# OMC Saildrive Parts ARE Available



## kgelao (Feb 20, 2002)

Posted 5/23/03

To: All OMC Zephyr Saildrive Owners
From: An OMC Saildrive Owner

It is time again to advise all owners that most parts for your old OMC Zephyr Saildrive ARE available.

Here is the scoop. Bombardier (www.bombardier.com) purchased OMC and maintains OMC parts inventory. Furthermore, some OMC parts are interchangeable with Johnson and Evinrude.

A good local dealer will do the leg work and find your parts for you. Don''t take no for an answer. Some local dealers are just too lazy to do the leg work and don''t make much money for the effort. The solution is to call Bombardier directly for pricing and location availability, then forward this information to your dealer as Bombardier will not sell directly to end users. When calling Bombardier, it helps to have your parts manual and part numbers available. If you don''t have a parts manual, Bombardier can sell you one.

As an end user, I''ve had great success in finding parts for my OMC Saildrive by calling Bombardier (Wisconsin & Canada) directly. Unfortunately, I have not had success with local dealers.

If this helps, please let me know as I can continue to post this info from time to time. [email protected]


----------



## First24 (May 31, 2006)

*Alternator for Saildrive*

Hi There,

I have recently purchased a Beneteau First 24, fitted with a OMC Zephyr Saildrive (13S10). It seems there is no alternator fitted, and therefore I have no means to charging my battery system. Does one get an alternator for this motor, any alternative suggestions?


----------



## hjwalker (May 19, 2007)

I have tried to call Bombardier Canada and got a run around. Where do you call in Canada. I need a motor to pate seal kit.


----------



## haffiman37 (Jun 4, 2004)

Any Evinrude/Johnson dealer should be able to help You.
Try posting at Marineengine.com. 
Unfortunately that drive is not included in the online catalog at BPR. (evinrude.com)


----------



## timangiel (Sep 8, 2006)

First24 said:


> Hi There,
> 
> I have recently purchased a Beneteau First 24, fitted with a OMC Zephyr Saildrive (13S10). It seems there is no alternator fitted, and therefore I have no means to charging my battery system. Does one get an alternator for this motor, any alternative suggestions?


I believe those engines have a 5 amp flywheel alternator built into them and as an option you could get an external alternator driven by a belt on the flywheel which could deliver something like 30 amps. Your 5 amp alternator should provide some charging capabilty although I would agree that its not much capacity. There are a couple of fuses you may want to check if its not working.

### Records
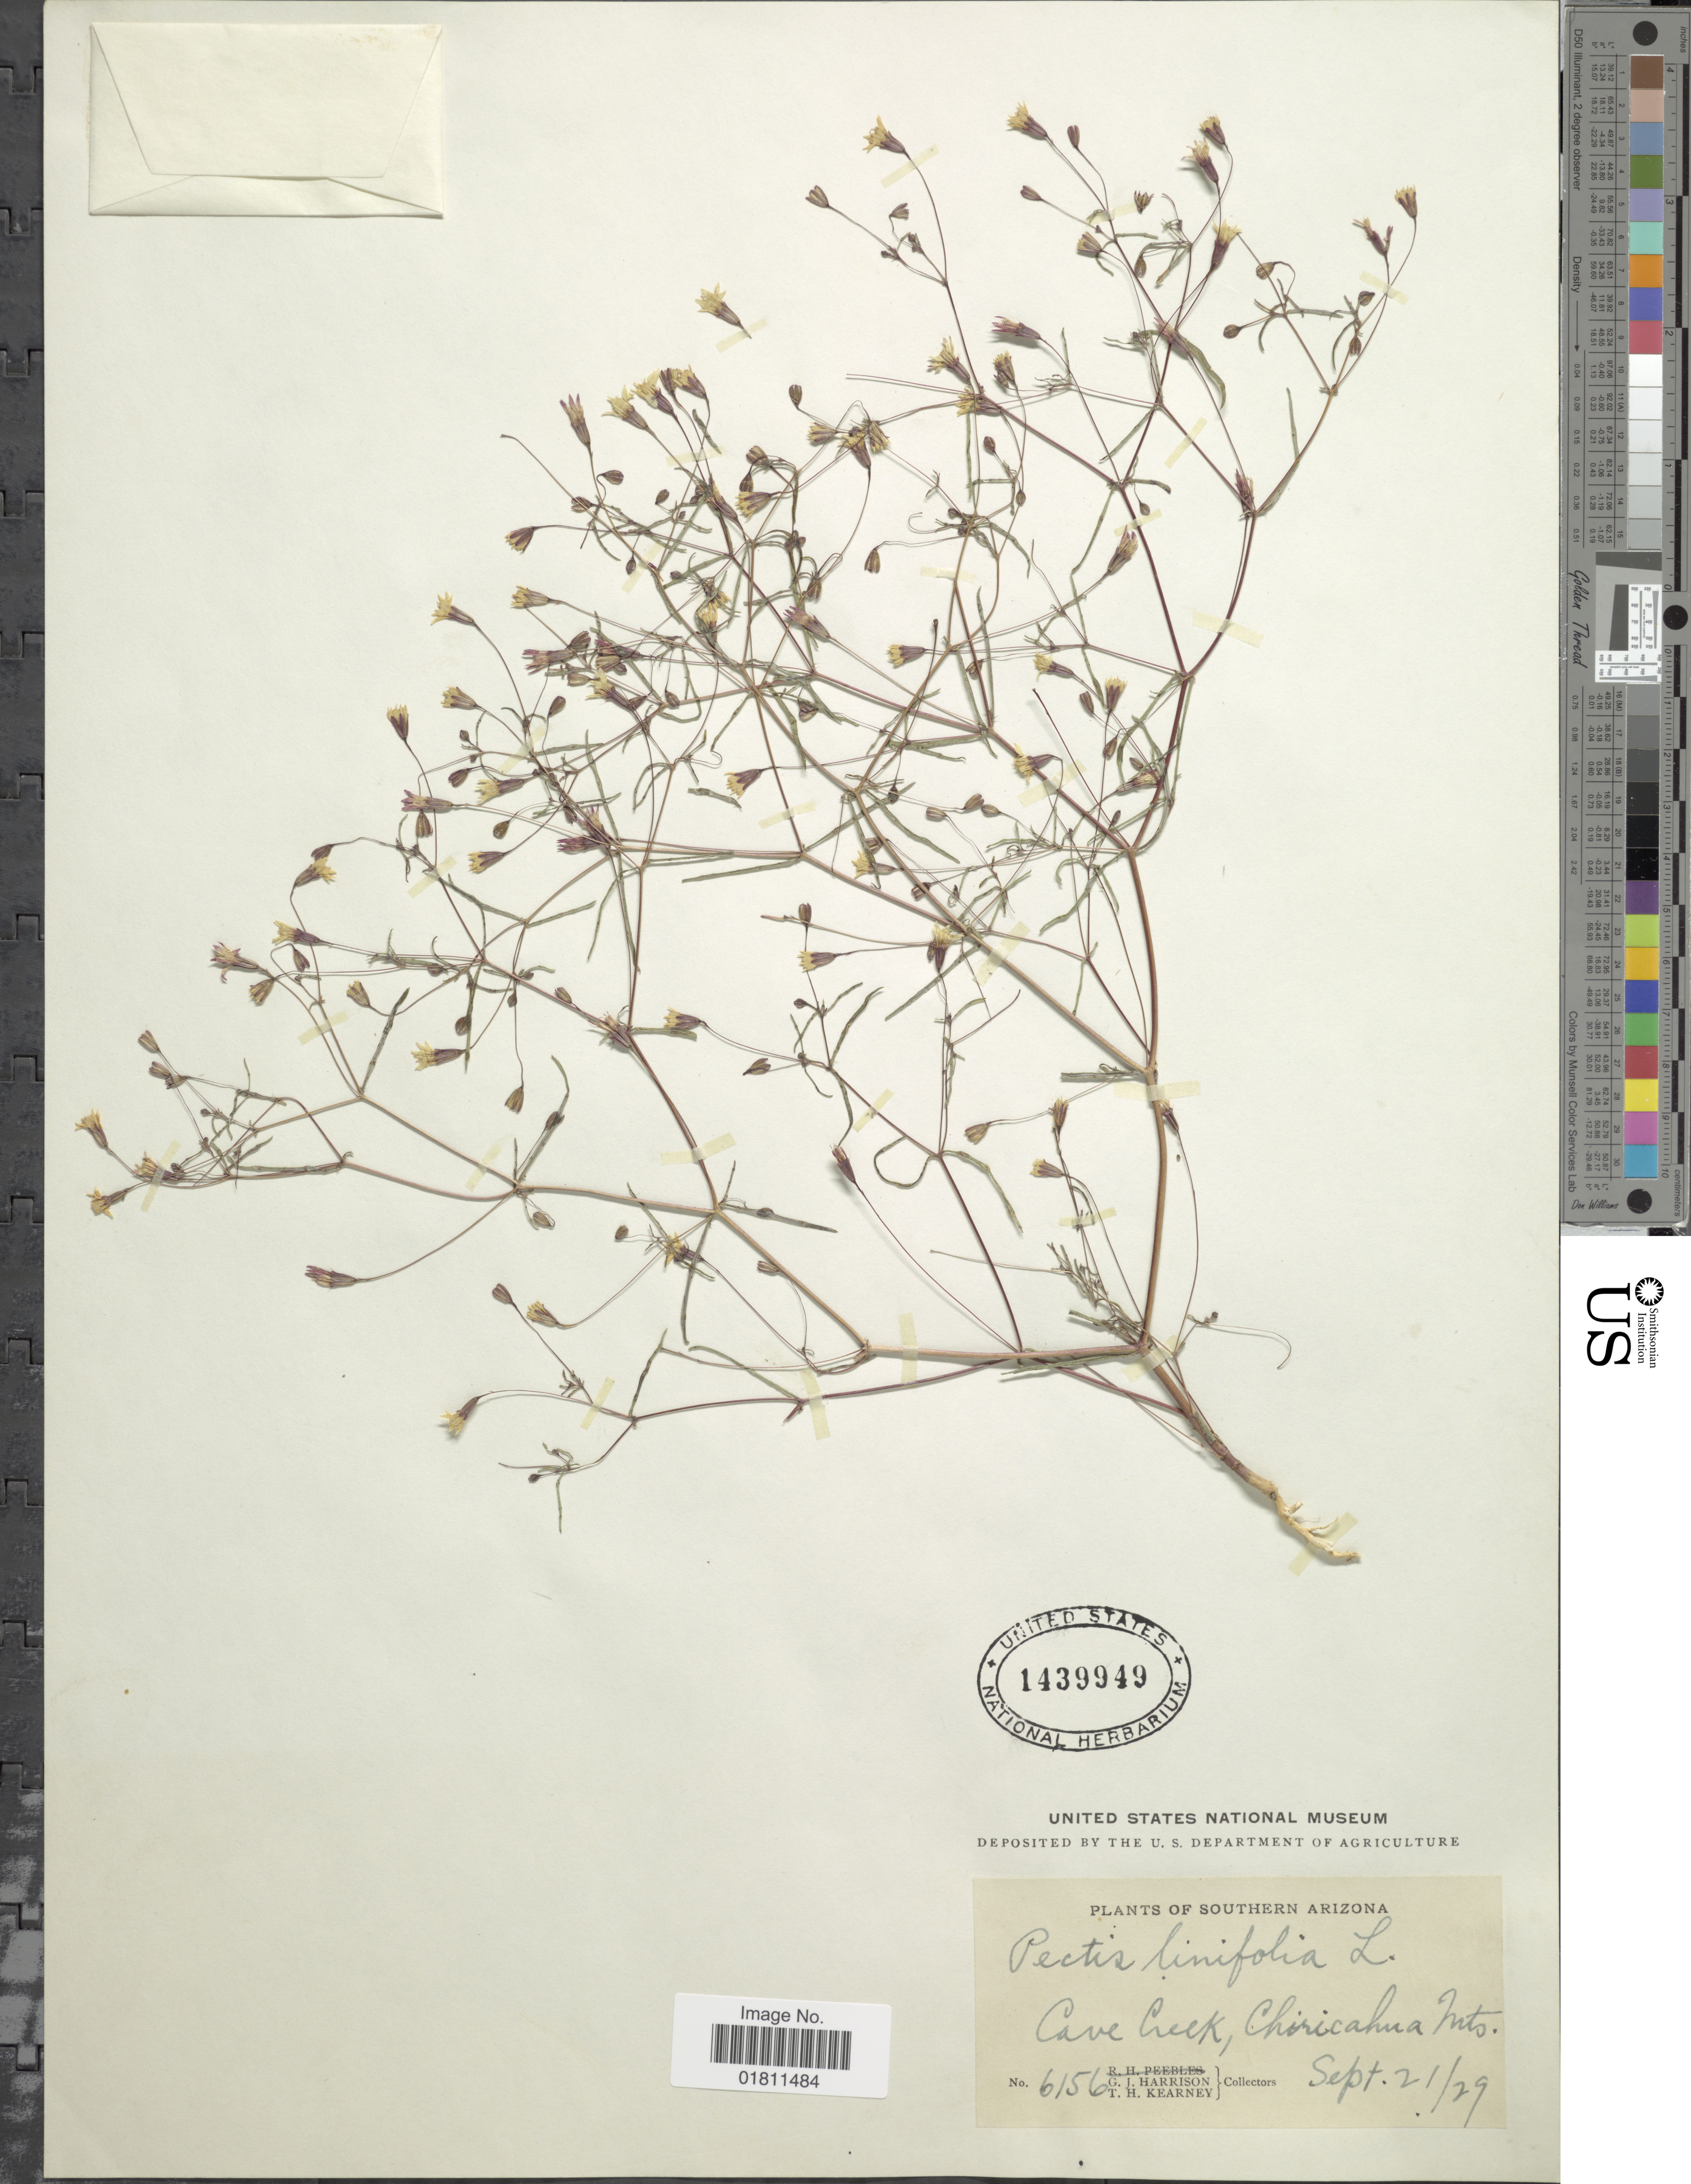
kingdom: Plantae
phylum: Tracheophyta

==

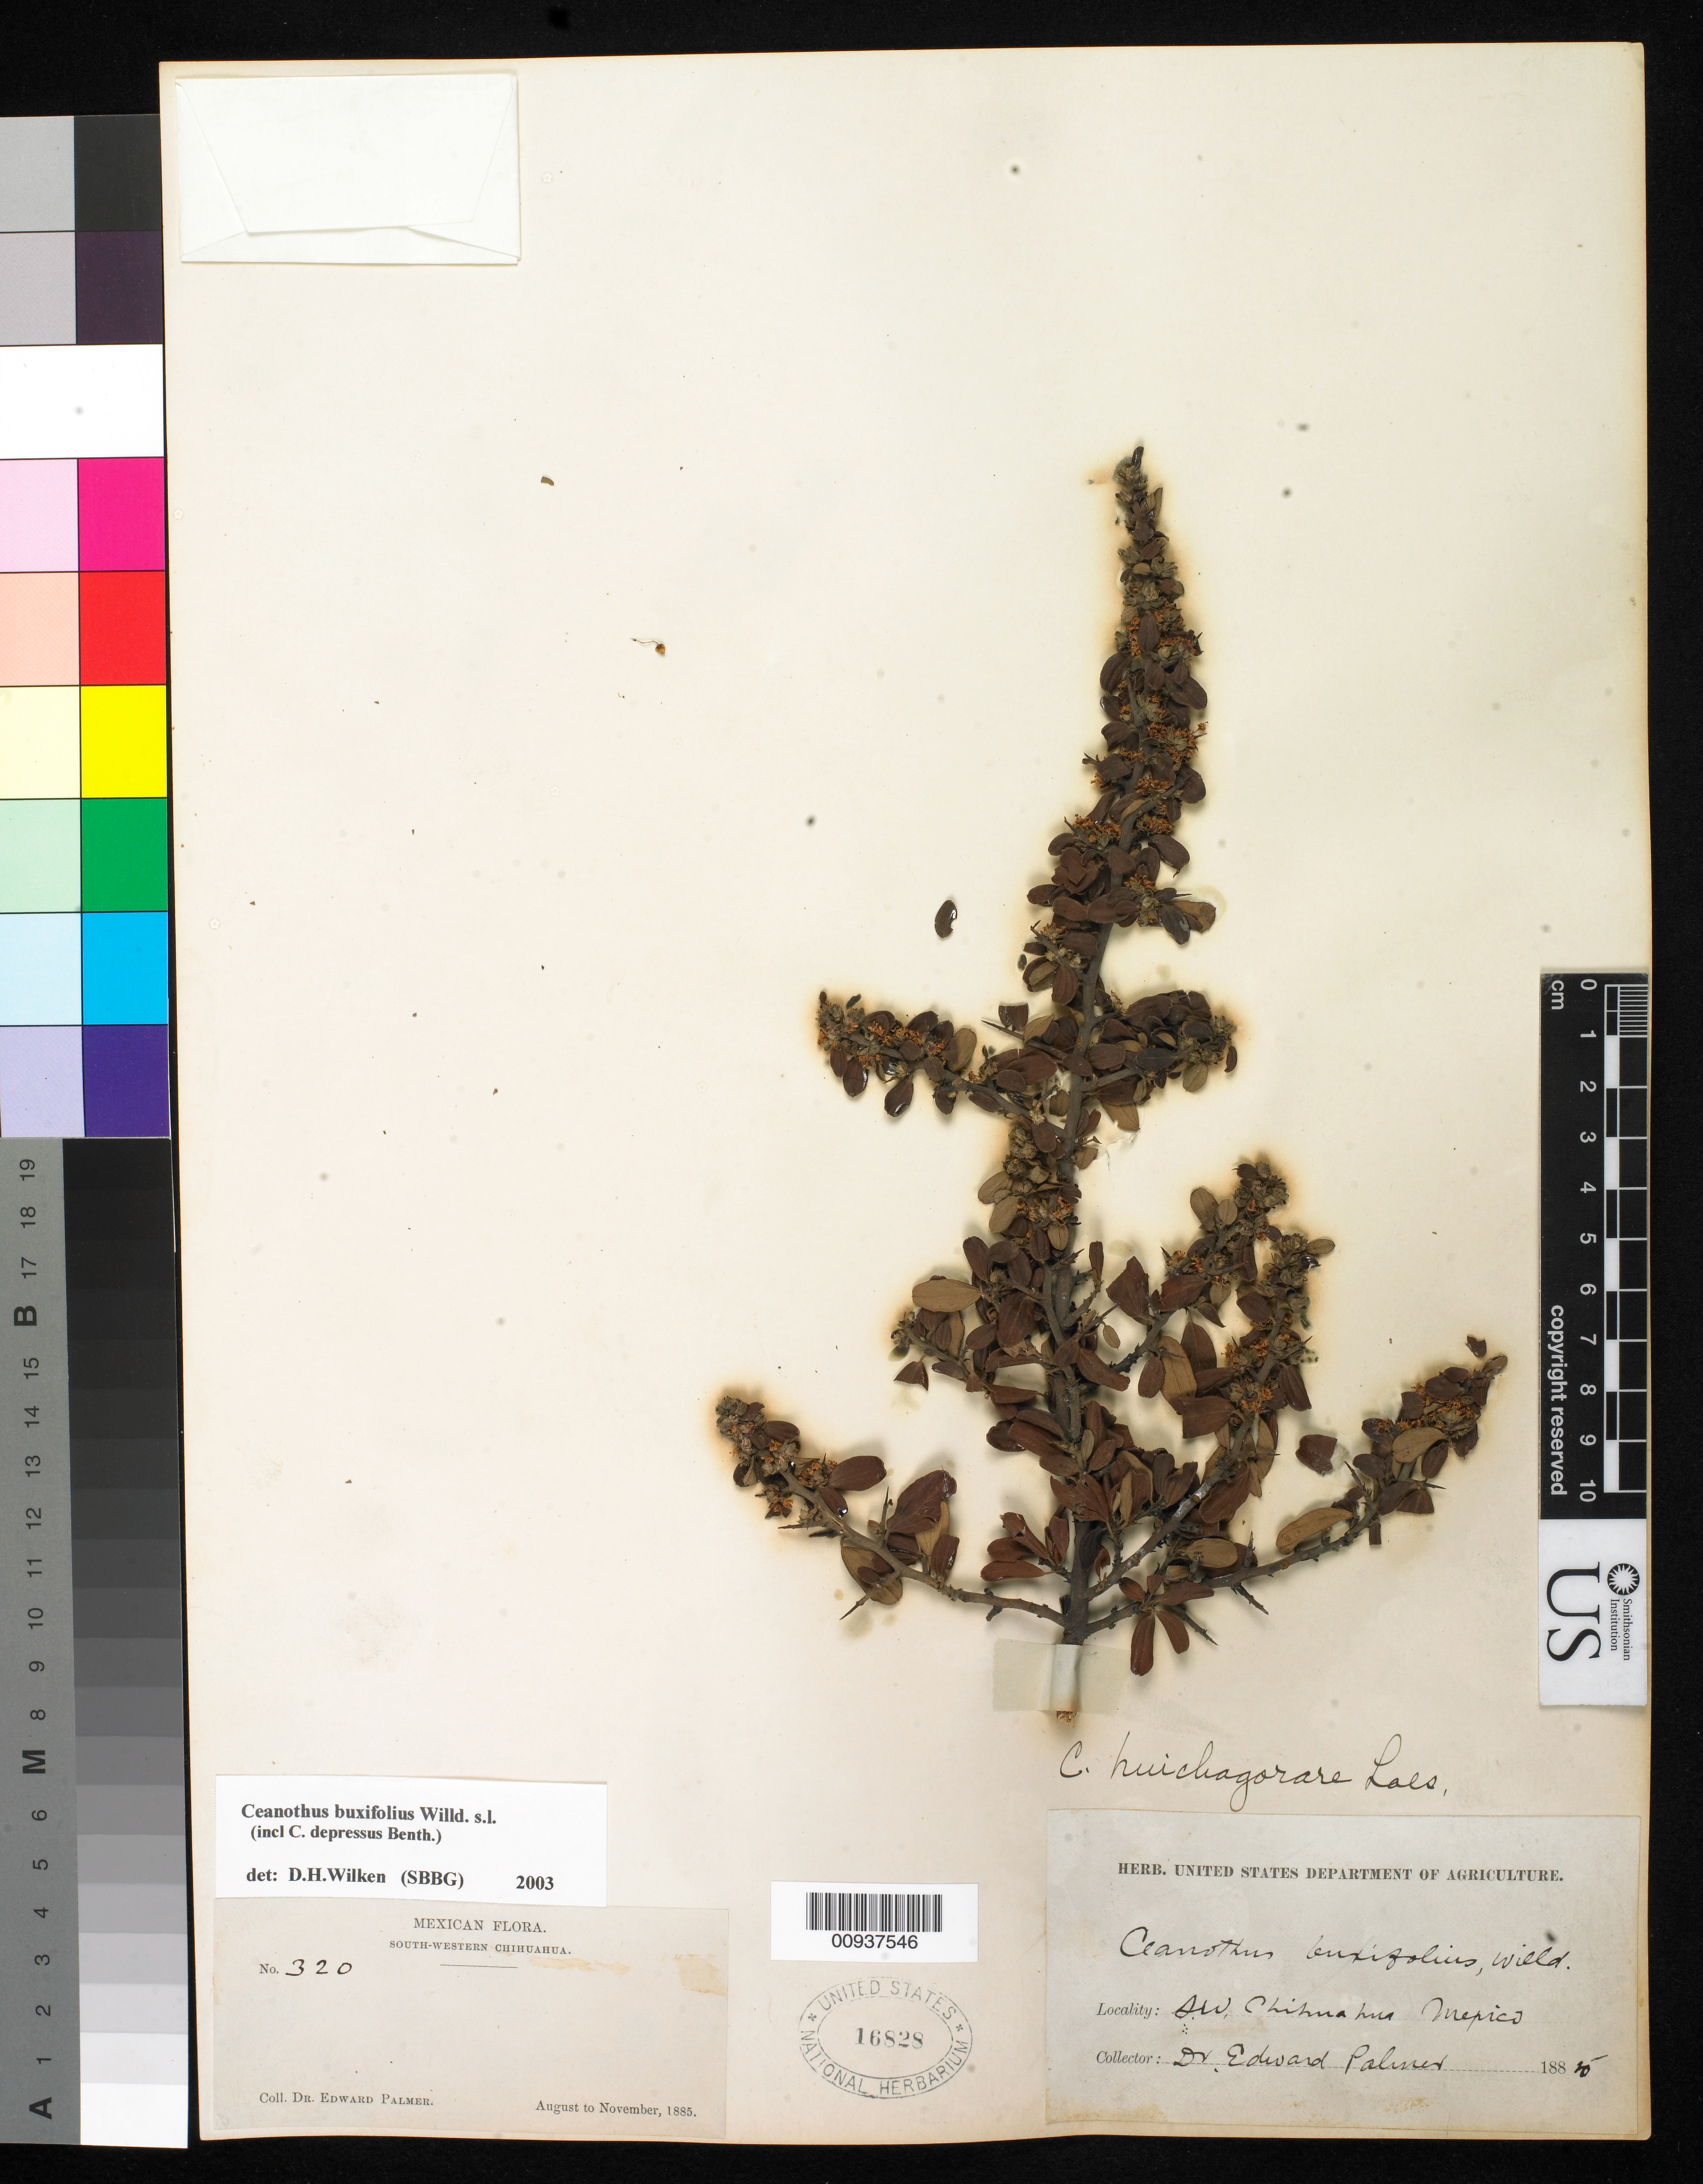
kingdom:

### Written task
In the OMC saildrive parts thread, why does the first post say to pass Bombardier's pricing and availability details on to a dealer?

### Complete output
Bombardier will not sell directly to end users.